EXIGENCE DE TRANSPARENCE
La France exigera également "un maximum de transparence" des négociations, a-t-elle par ailleurs promis.
Le Parti socialiste demande la publication du mandat de négociation de la Commission, ce que les Etats-Unis refusent pour l'instant au nom de la protection de leurs intérêts.
Fleur Pellerin a annoncé qu'elle réunirait le 16 juin, c'est-à-dire trois semaines après les élections européennes, un comité stratégique de suivi constitué de parlementaires de toutes sensibilités et de personnalités qualifiées.
Elle sera entendue le lendemain par la commission des affaires étrangères de l'Assemblée et a dit se mettre aussi à la disposition des autres commissions compétentes du Parlement.
Elle rencontrera le 20 juin des organisations non gouvernementales et des représentants de la société civile "pour une consultation et une information des associations, qui expriment un certain nombre d'inquiétudes".
La présidente du Front national Marine Le Pen, dont le parti est donné en tête du scrutin de dimanche prochain en France, veut constituer au Parlement européen une coalition avec les autres eurosceptiques pour s'opposer au futur traité.

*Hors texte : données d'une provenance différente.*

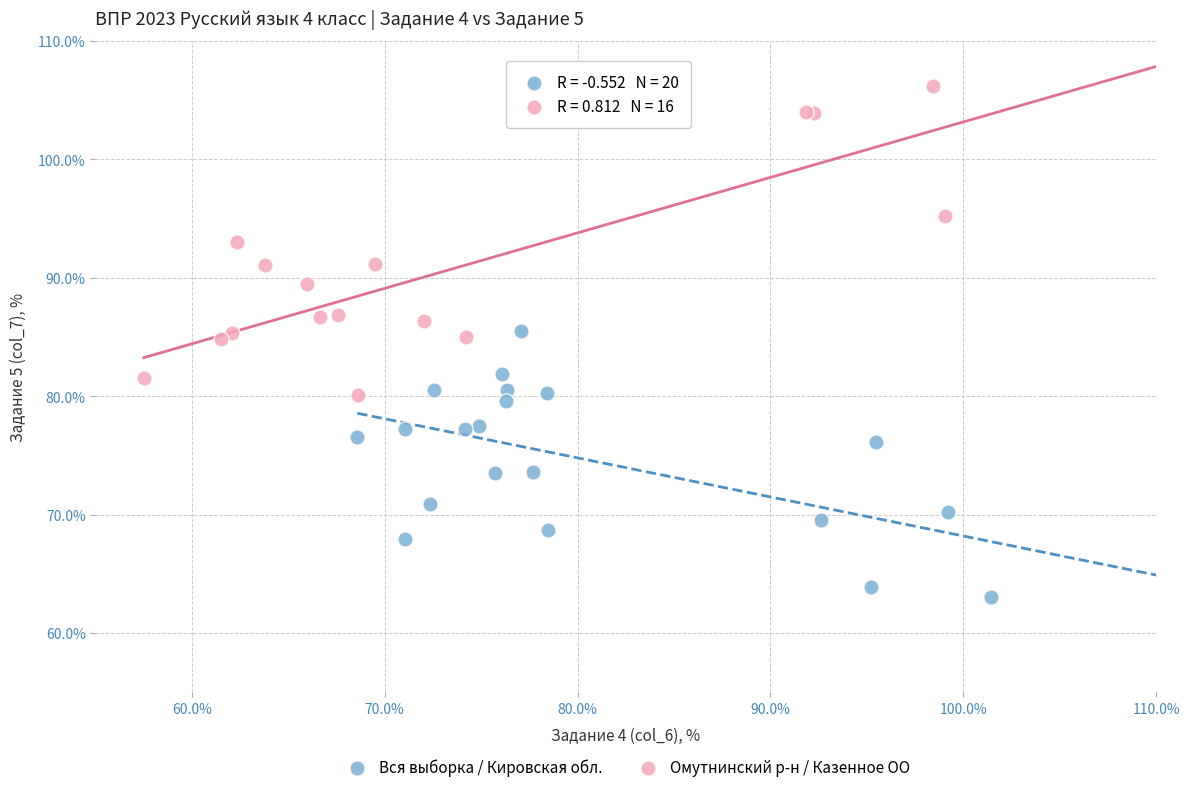

Which series has the widest spread of Y values?

Омутнинский р-н / Казенное ОО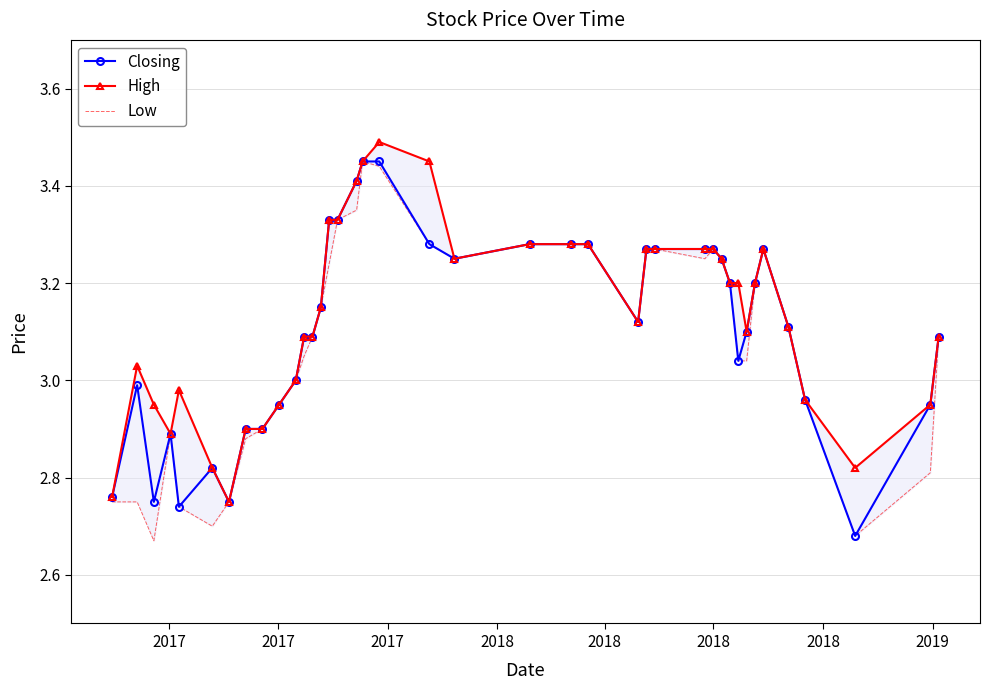

How many lines are shown in the chart?

3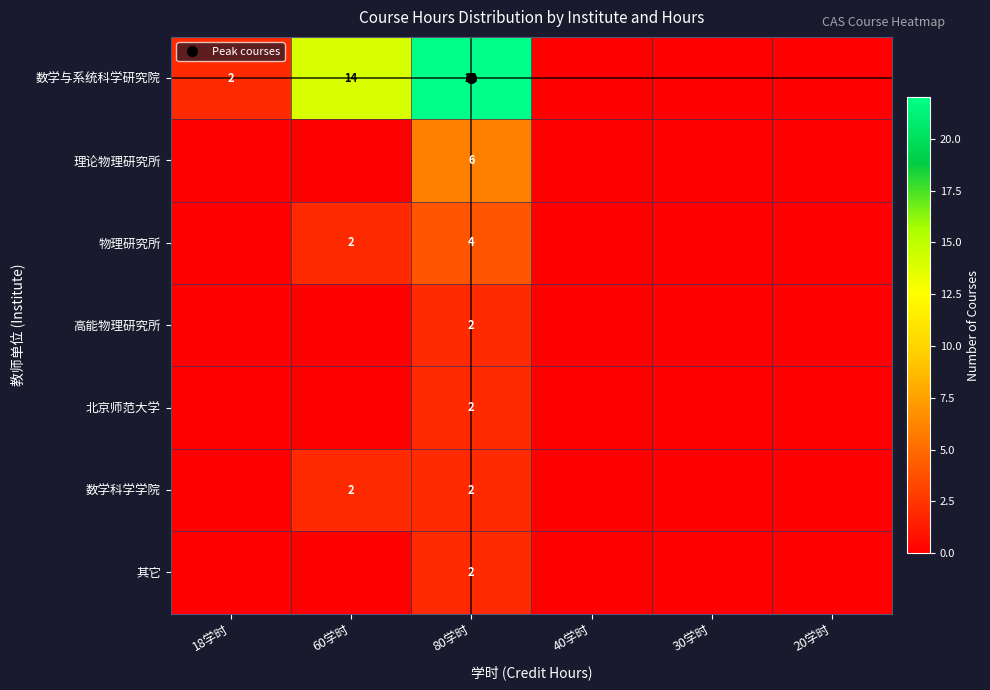

What is the sum of all 北京师范大学 values?

2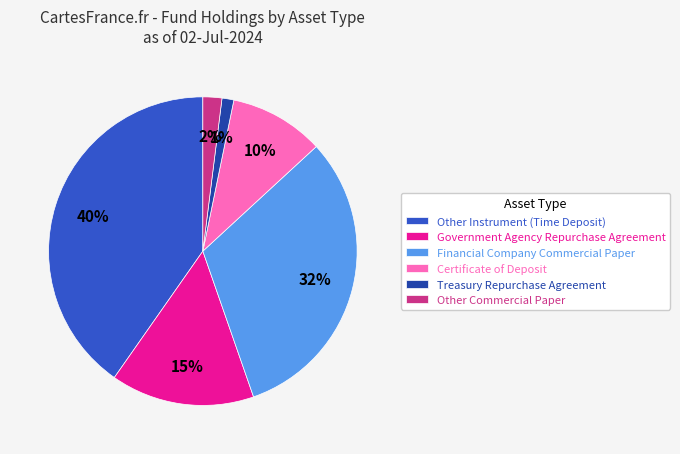

Between Financial Company Commercial Paper and Treasury Repurchase Agreement, which is larger?

Financial Company Commercial Paper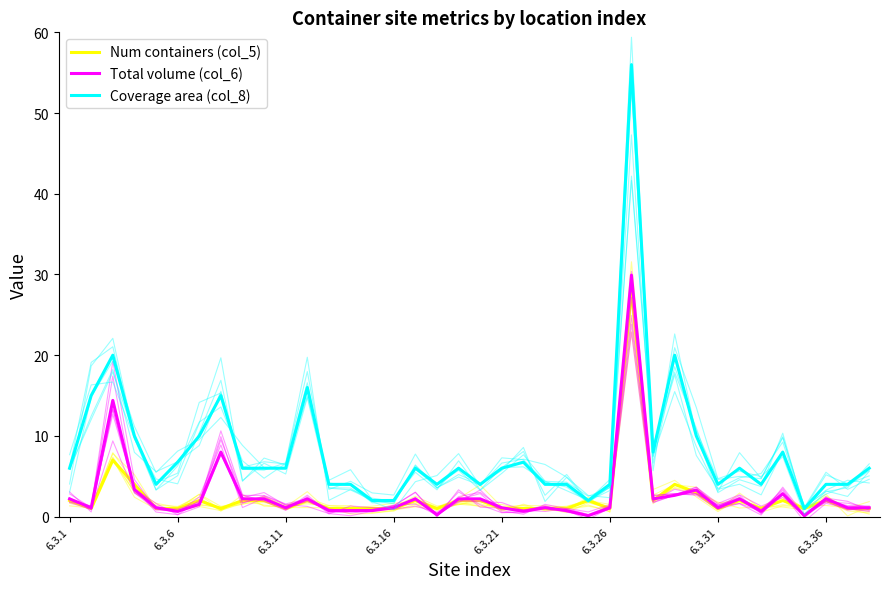

What is the average value of the Total volume (col_6) series?

2.7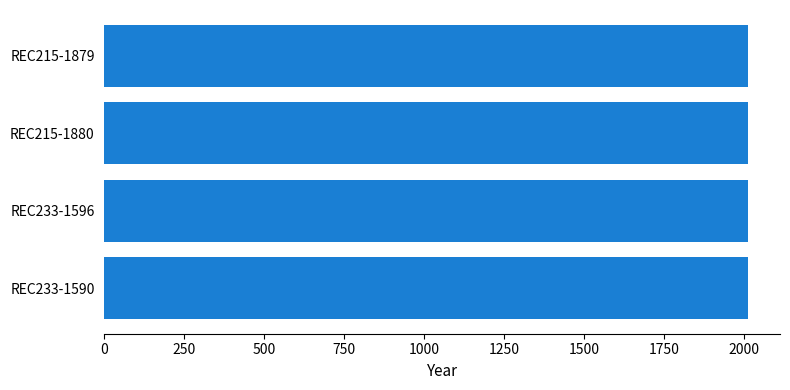

True or false: the data shows 2012 at REC215-1880.

True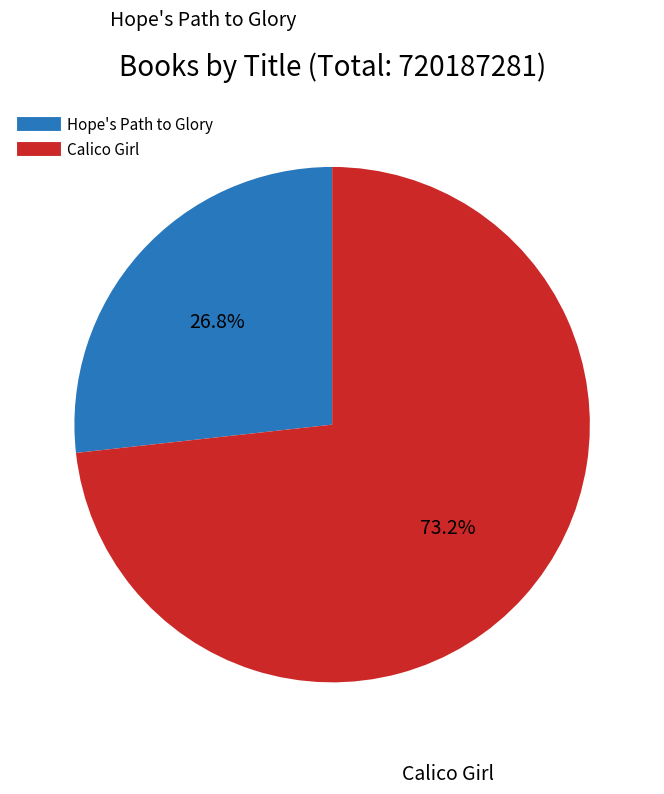

How many slices are in this pie chart?

2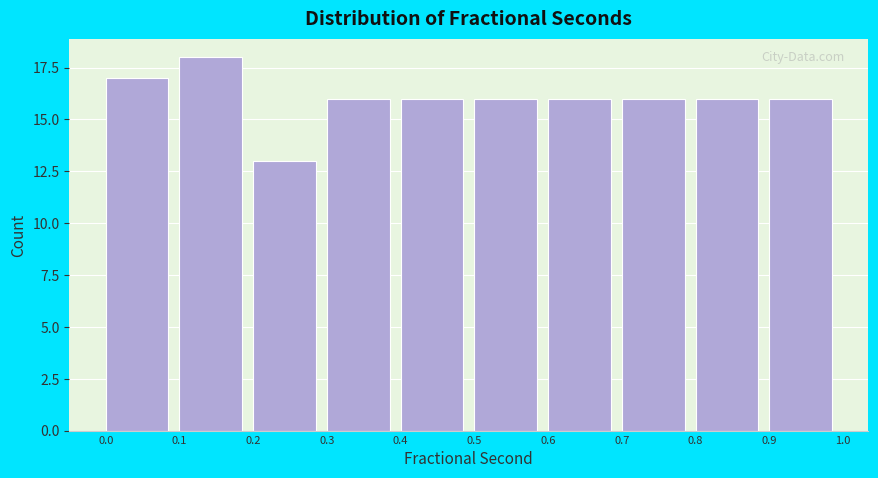

Reading right to left, list all the values displayed in this chart.

0.9=16	0.8=16	0.7=16	0.6=16	0.5=16	0.4=16	0.3=16	0.2=13	0.1=18	0.0=17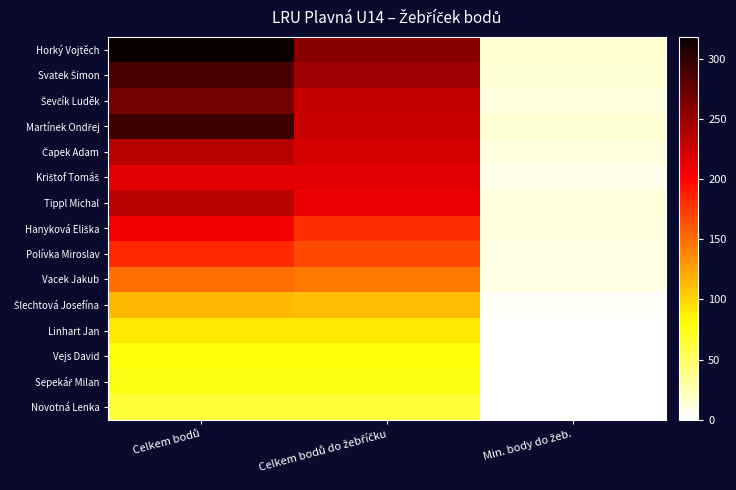

List the series in order of their peak value, lowest first.

Novotná Lenka, Sepekář Milan, Vejs David, Linhart Jan, Šlechtová Josefína, Vacek Jakub, Polívka Miroslav, Hanyková Eliška, Krištof Tomáš, Tippl Michal, Čapek Adam, Ševčík Luděk, Svatek Šimon, Martínek Ondřej, Horký Vojtěch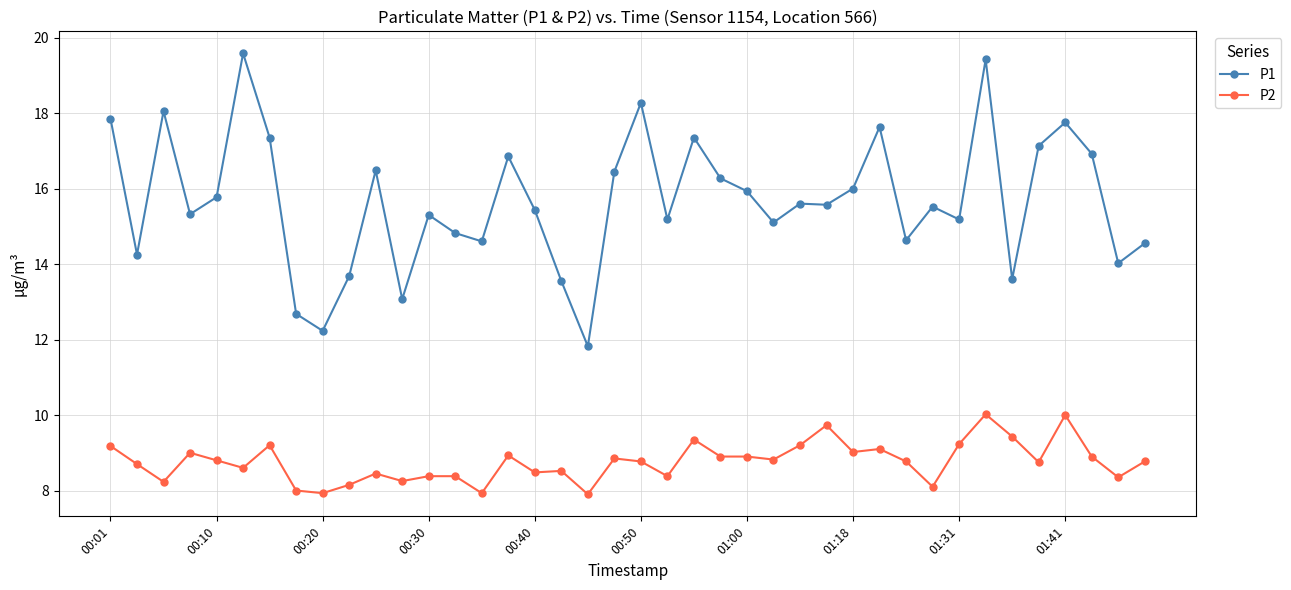

Rank the series by their maximum value, from lowest to highest.

P2, P1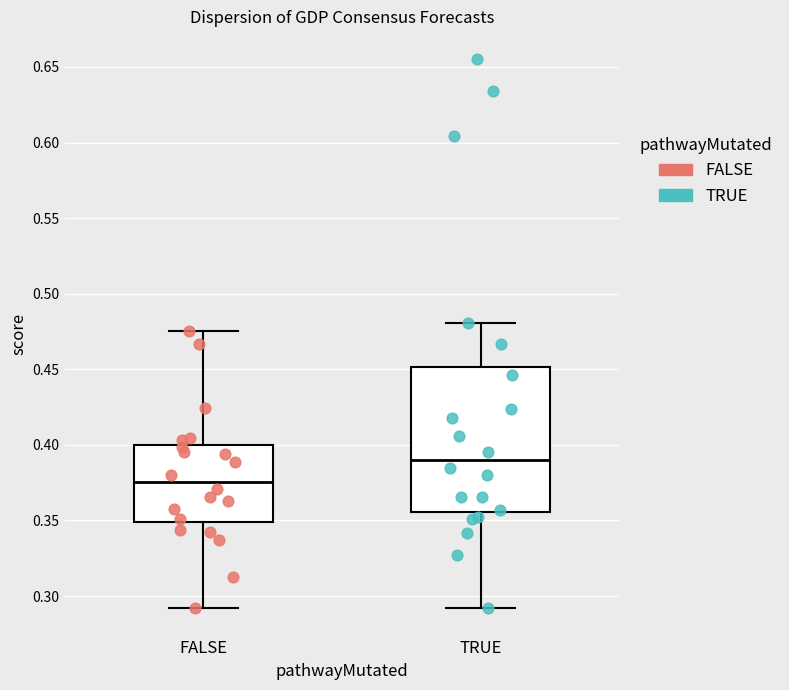

Which box's median line is the highest?

TRUE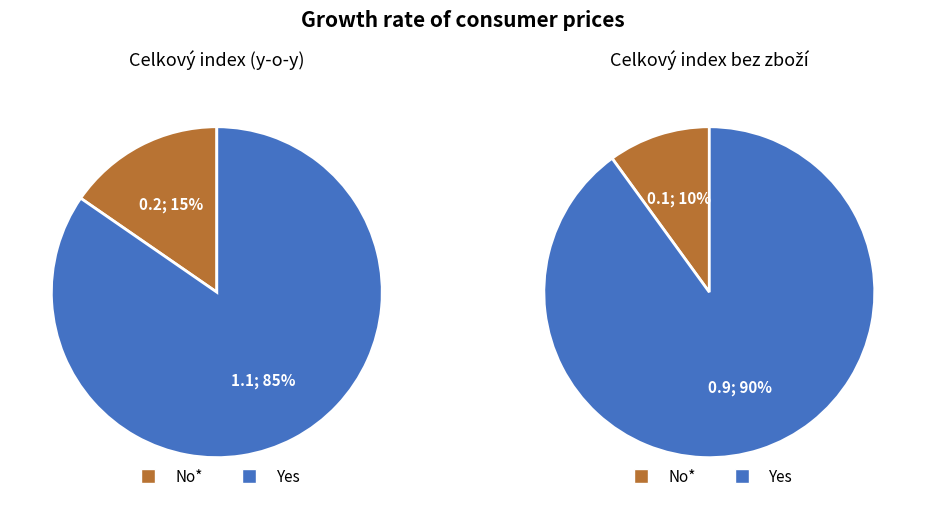

The 5 slice represents 21% of the pie. True or false?

False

A l'autre extrême, le Parti de gauche estime que le futur accord transatlantique livrera la France et l'UE aux intérêts économiques et stratégiques des Etats-Unis en s'exonérant de toute règle écologique et sociale.
L'un de ses leaders, Jean-Luc Mélenchon, n'a de cesse de dénoncer un projet qui entraînerait, selon lui, une "régression sans précédent" des droits sociaux des travailleurs européens.
Mais des voix s'élèvent aussi au sein de la majorité et plus particulièrement du Parti socialiste, pour exprimer de vives réserves sur les négociations en cours et leur objet.
Le premier secrétaire du PS, Jean-Christophe Cambadélis, appelle ainsi de ses voeux une suspension des négociations avec Washington en cas de victoire des sociaux-démocrates européen et donc de changement de majorité au Parlement de Strasbourg.
"Il est difficile de continuer les négociations sur le traité de libre-échange transatlantique alors que la Commission va changer", a-t-il ainsi récemment déclaré à Reuters.